There is a mist they emerge from
as though sweeping out of Avalon
bringing magic potions
with folded wings.


It is at dusk when this happens
and women and swans
enter the land of mutual love,
exchange tokens.


When she returns to her home
in front of circling photographs of swans
she wears a white dress,
sleeps in white bed sheets.


Her underclothes purest white –
powders her face into white clouds.


Pauline Hawkesworth (b. 1943) was born in Portsmouth and lived with her parents and sister Marian in the corner shop of her grandmother in Laburnum Grove (where another Portsmouth author, Olivia Manning, also lived). The family moved to the suburb of Drayton in 1954. She left school at fifteen and worked as a telephonist for estate agents Young and White. She joined the WRNR and was stationed in the underground complex at Fort Southwick. Pauline married architect Rex Hawkesworth in 1961 and has two daughters Ruth and Lee.


Her first book, Dust and Dew (1969) was published by Mitre Press and reached universities both in the UK and USA. A short film about it was made by BBC South at the time. Her first published poem was in Script in 1971. Pauline has three further collections, from open competitions. These are Developing Green Films (1998, from the Redbeck Competition, judges Geoffrey Holloway and Patricia Pogson); Bracken Women in Lime Trees (2009), one of three winners for publication in book form by Indigo Dreams; and Life-Savers on All Sides (2017) Her poems are of place and the natural world, they inhabit the ‘twilight zone’, ‘a world beyond our senses’, and ‘transfigure the ordinary’. She has won and been placed in many competitions and has poems in many anthologies, her favourite being The Spirit of Wilfred Owen (2002).

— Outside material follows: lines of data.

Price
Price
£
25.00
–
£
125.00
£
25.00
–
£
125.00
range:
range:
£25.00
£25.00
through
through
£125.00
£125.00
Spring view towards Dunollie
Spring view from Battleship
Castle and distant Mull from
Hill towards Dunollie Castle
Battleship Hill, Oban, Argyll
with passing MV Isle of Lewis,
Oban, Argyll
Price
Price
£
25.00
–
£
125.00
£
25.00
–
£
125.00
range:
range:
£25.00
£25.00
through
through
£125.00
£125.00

Hawkesworth also produced a booklet of poems entitled Marshland Ballad. In 2021, she won the Southport Writers’ Circle Open Poetry Competition. Pauline is President of Portsmouth Poetry Society.


Pauline broke the Portsmouth Schools 100 yards record as a junior, and was an active member of Portsmouth Atalanta Athletic Club. She was a Coach, Track and Field Judge, and administrator for many years. With her husband Rex, as lead coach, their athletes won over thirty Hampshire County titles, and two girls represented England at 400m. They have coached for over fifty years.


Pauline is secretary to Rex and his architectural practice, a member of St. Francis Church, has an allotment, and is extremely fond of dogs.